#ShobhnaSamarth( 1915 – 9 February 2000) was a Marathi /Hindi actress who began her career in the early days of talkie movies in the Indian film industry, and continued in lead roles into the 1950s. She started in Marathi cinema. Her first Hindi film, Nigahen Nafrat was released in 1935. She is best remembered for her portrayal of Sita in Ram Rajya (1943).
She later produced and directed a pair of movies that launched the careers of her daughters, Nutan and Tanuja.
A member of a prominent film industry family, which has been in Bollywood since the 1940s, Shobhna was born as Saroj Shilotri to banker P.S. Shilotri and his wife, Rattan Bai.
She was married to director and cinematographer Kumarsen Samarth from Vile Parle(E), Mumbai. They had three daughters and a son. Eventually the couple parted amicably and Shobhana became linked to actor Motilal. Two of her daughters, Nutan and Tanuja, also became actresses. Shobhana produced their debut films. Another daughter, Chatura, is an artist, and her daughter Reshma, who is married, currently lives in St. Louis, MO. Chatura never acted in films neither her daughter Reshma. Nutan’s son Mohnish Behl is also an actor as are Tanuja’s daughters Kajol & Tanisha Mukherjee. Kajol is married to actor Ajay Devgan. Other members of the dynasty include Shomu Mukherjee who married Tanuja.
She and daughter Nutan were estranged for more than two decades but reconciled in the year 1983 before Nutan’s death from cancer in February 1991. At her own death from cancer in 2000, Shobhna had seven granddaughters, one grandson, three great-granddaughters, and two great-grandsons.She was Lux’s first heroine
Samarth won a Filmfare Special Award in 1996.
Florence Ezekiel #Nadira (5 December 1932 – 9 February 2006), commonly known as Nadira was an actress in Indian cinema. She is best remembered for her performance in films in the 1950s and 1960s such as Shree 420 (1955), Pakeezah (1972) and Julie (1975), which won her Filmfare Best Supporting Actress Award.

Data shown:
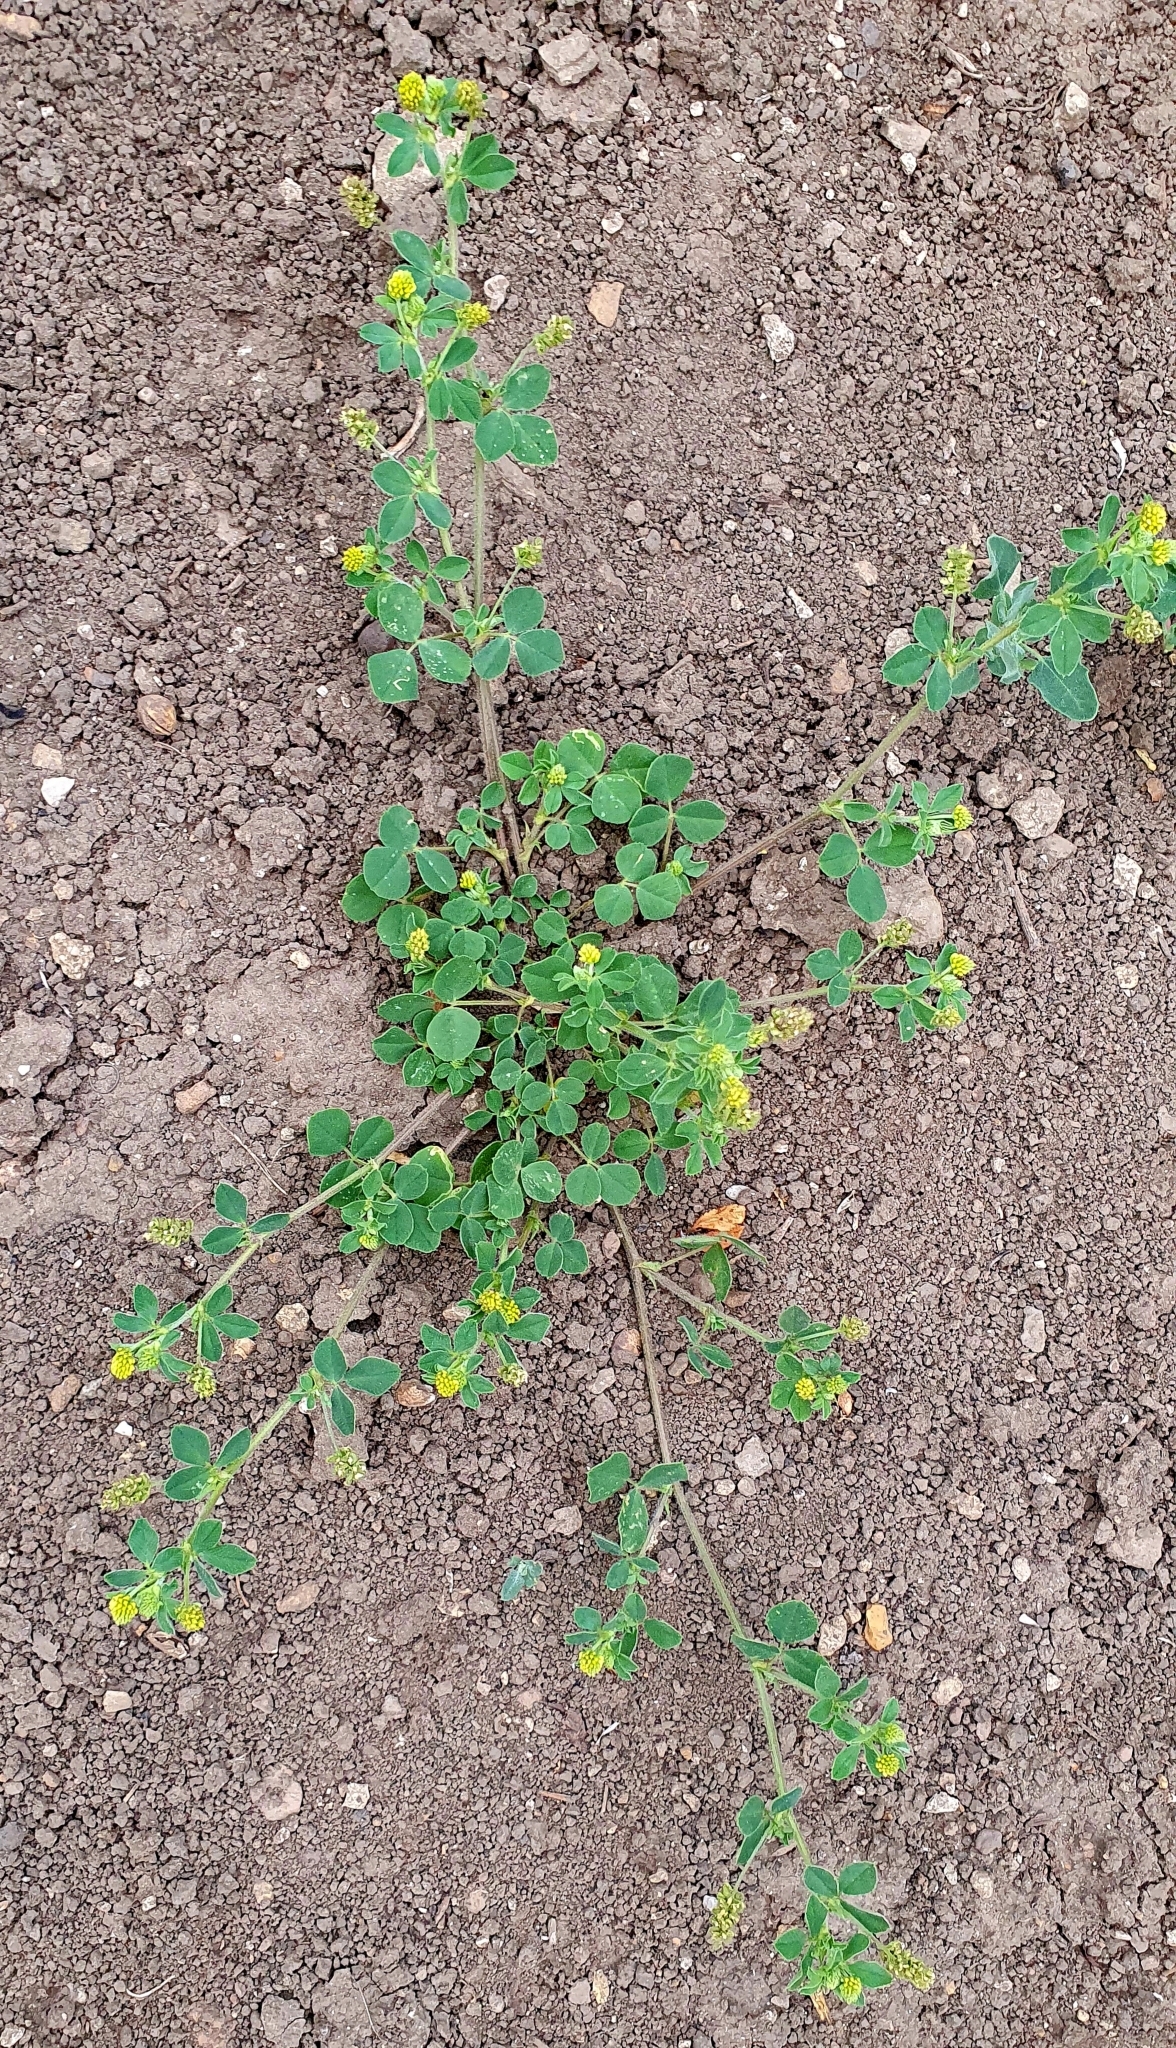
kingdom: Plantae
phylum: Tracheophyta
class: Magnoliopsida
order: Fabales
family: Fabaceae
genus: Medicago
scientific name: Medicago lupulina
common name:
...
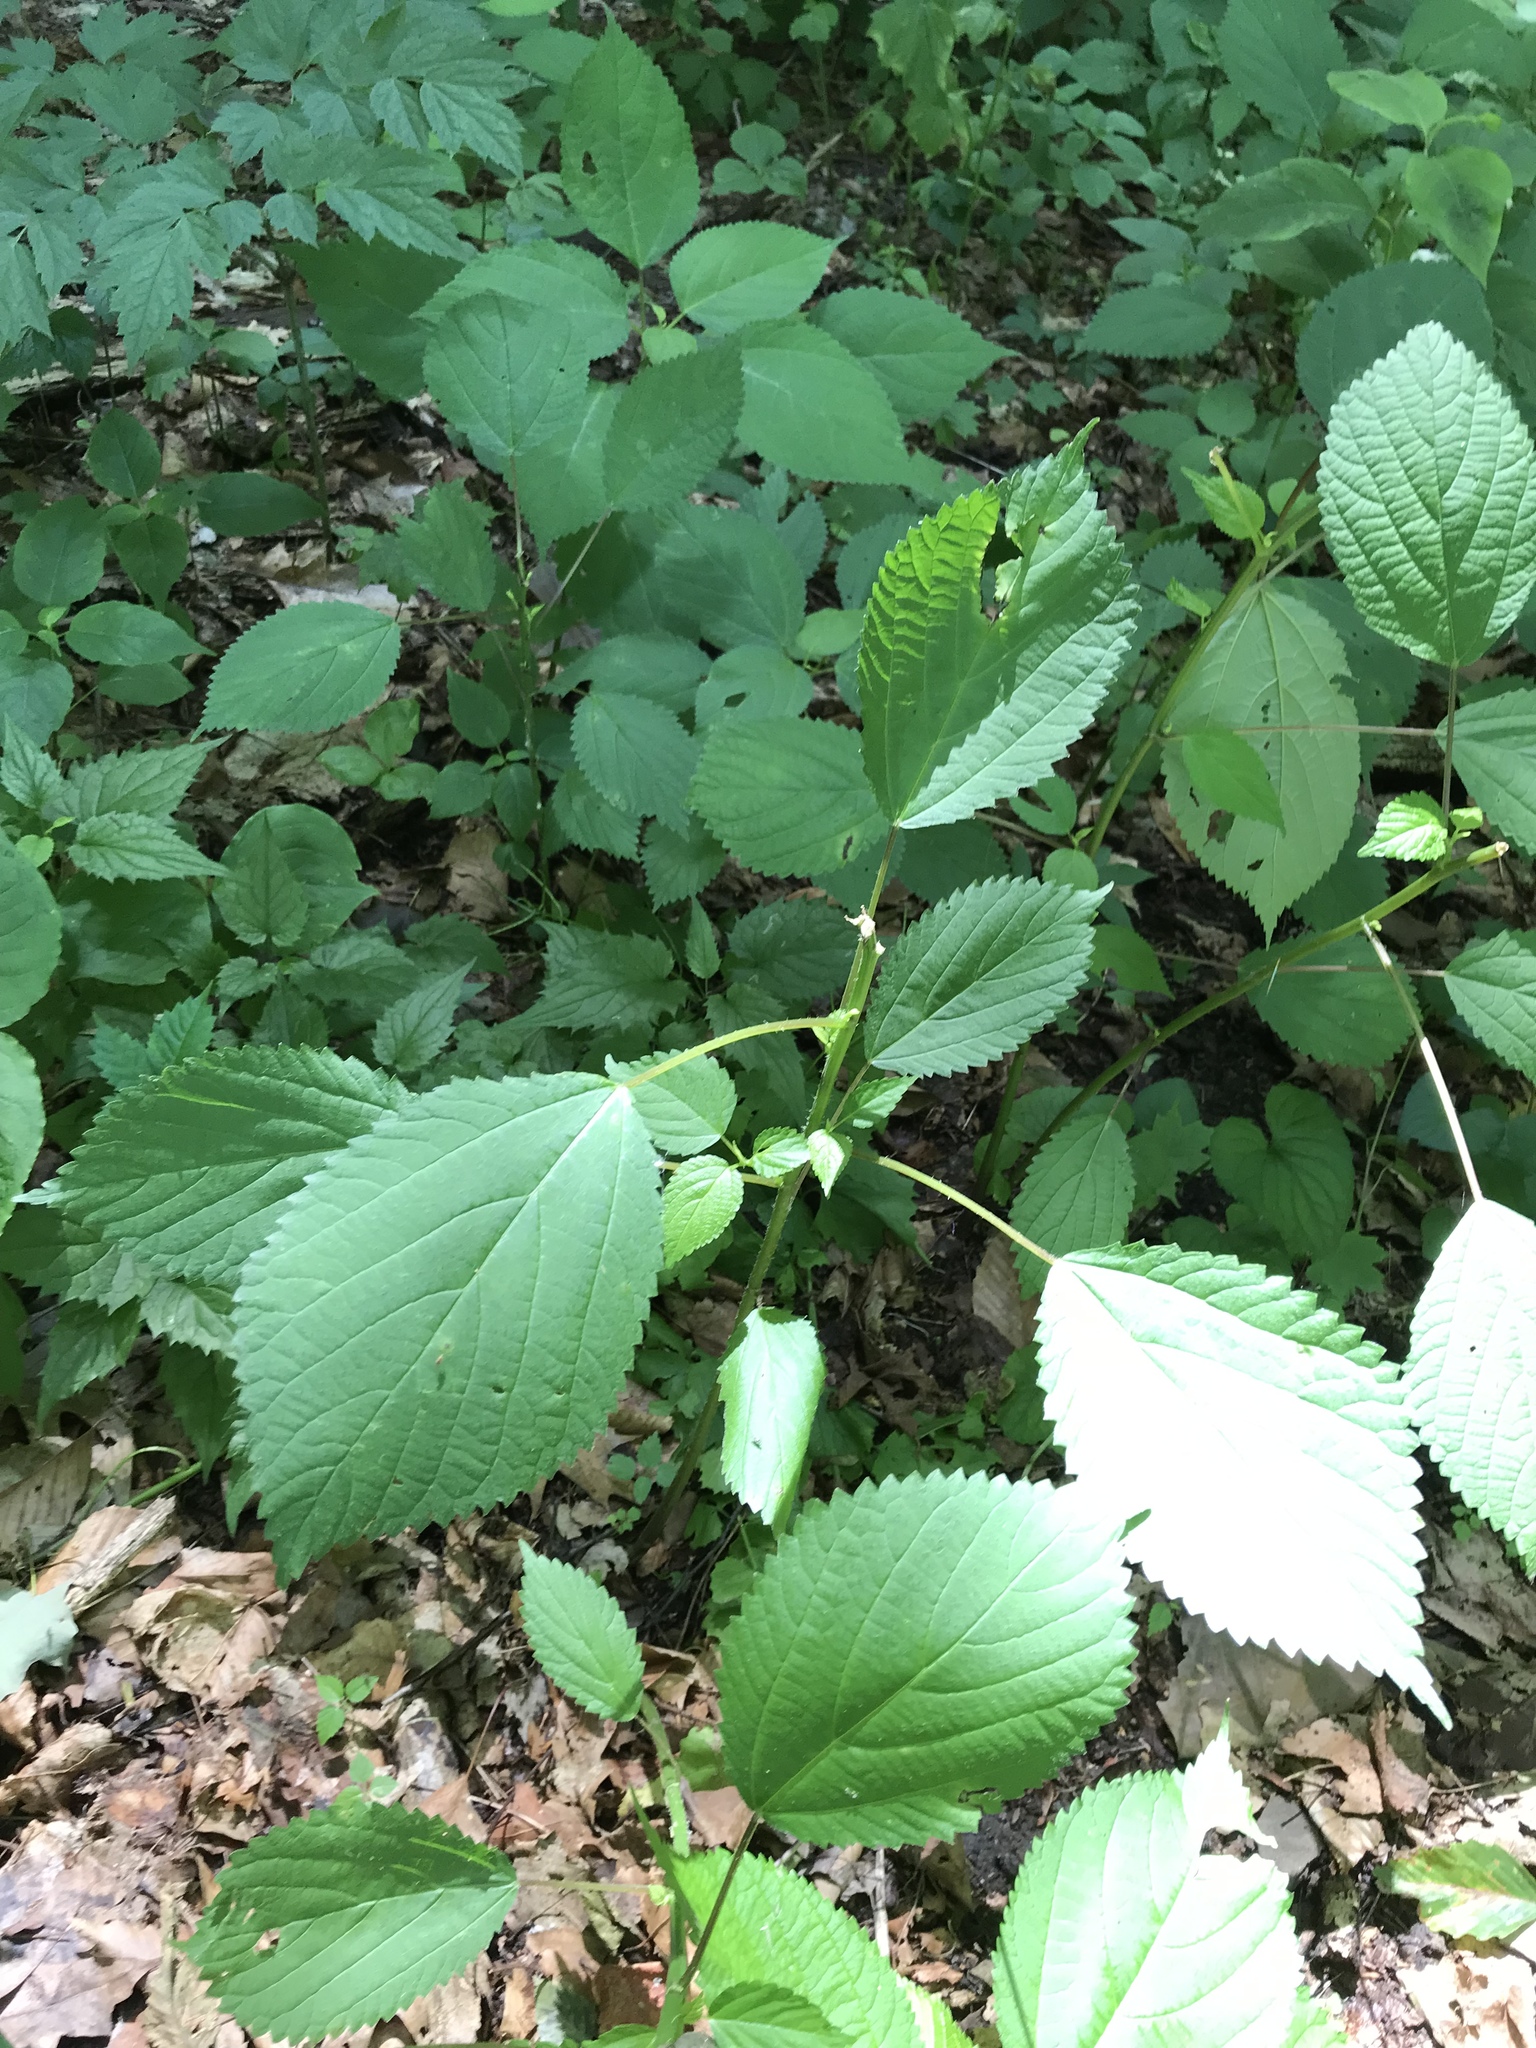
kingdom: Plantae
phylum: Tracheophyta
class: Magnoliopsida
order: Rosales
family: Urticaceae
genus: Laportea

Check your understanding:
**a.** Can you repeat, word for word, the part of the passage on Indian film actresses starting with "She later produced" and going on through "wife, Rattan Bai."?
**b.** Could you carry the passage on Indian film actresses forward from its final sentence?

Expected results:
**a.**
She later produced and directed a pair of movies that launched the careers of her daughters, Nutan and Tanuja.
A member of a prominent film industry family, which has been in Bollywood since the 1940s, Shobhna was born as Saroj Shilotri to banker P.S. Shilotri and his wife, Rattan Bai.

**b.**
Nadira was born to a Baghdadi Jewish family. She is survived by two brothers, one of whom lives in the USA and another in Israel.
Nadira rose to cinematic prominence with the 1952 film Aan with her role as a savage princess. She did a bold scene in the movie. In 1955, she played a rich socialite named Maya in Shree 420. She played lead roles in a number of films such as Dil Apna Prit Parayee, Hanste Zakhm, Amar Akbar Anthony and Pakeezah. She was often cast as a temptress or vamp, and played opposite the chaste heroines then favored by the Bollywood film industry.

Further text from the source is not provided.